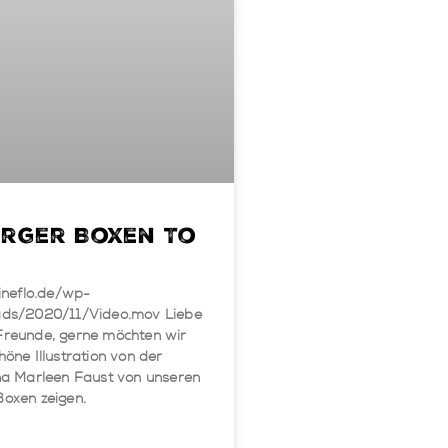
urger Boxen To
eineflo.de/wp-
ads/2020/11/Video.mov Liebe
Freunde, gerne möchten wir
höne Illustration von der
na Marleen Faust von unseren
oxen zeigen.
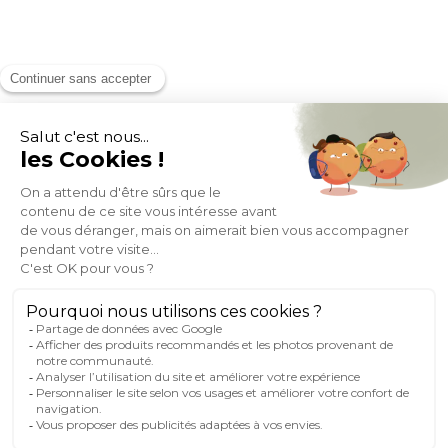
MOYENS DE PAIEMENT
SOCIAL NETWORK
FRANCE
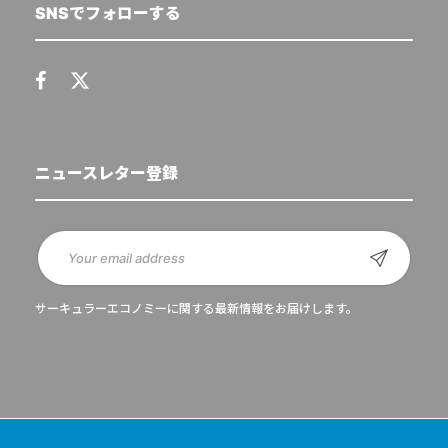
SNSでフォローする
ニュースレター登録
サーキュラーエコノミーに関する最新情報をお届けします。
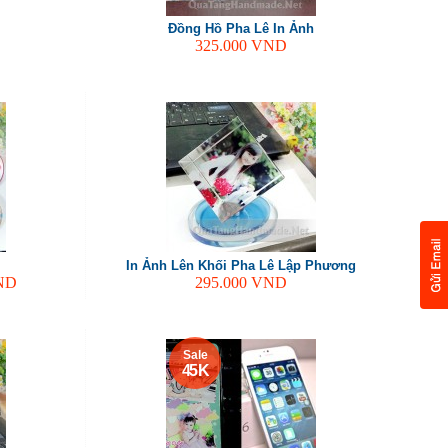
Đồng Hồ Pha Lê In Ảnh
325.000
VND
In Ảnh Lên Khối Pha Lê Lập Phương
ND
295.000
VND
Sale
45 K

» **WORK INSTRUCTIONS**
Strip out the images, then output the records above word for word.

» **OUTPUT FOR THIS TASK**
urger Boxen To
eineflo.de/wp-
ads/2020/11/Video.mov Liebe
Freunde, gerne möchten wir
höne Illustration von der
na Marleen Faust von unseren
oxen zeigen.
MOYENS DE PAIEMENT
SOCIAL NETWORK
FRANCE
SNSでフォローする
ニュースレター登録
サーキュラーエコノミーに関する最新情報をお届けします。
Đồng Hồ Pha Lê In Ảnh
325.000
VND
In Ảnh Lên Khối Pha Lê Lập Phương
ND
295.000
VND
Sale
45 K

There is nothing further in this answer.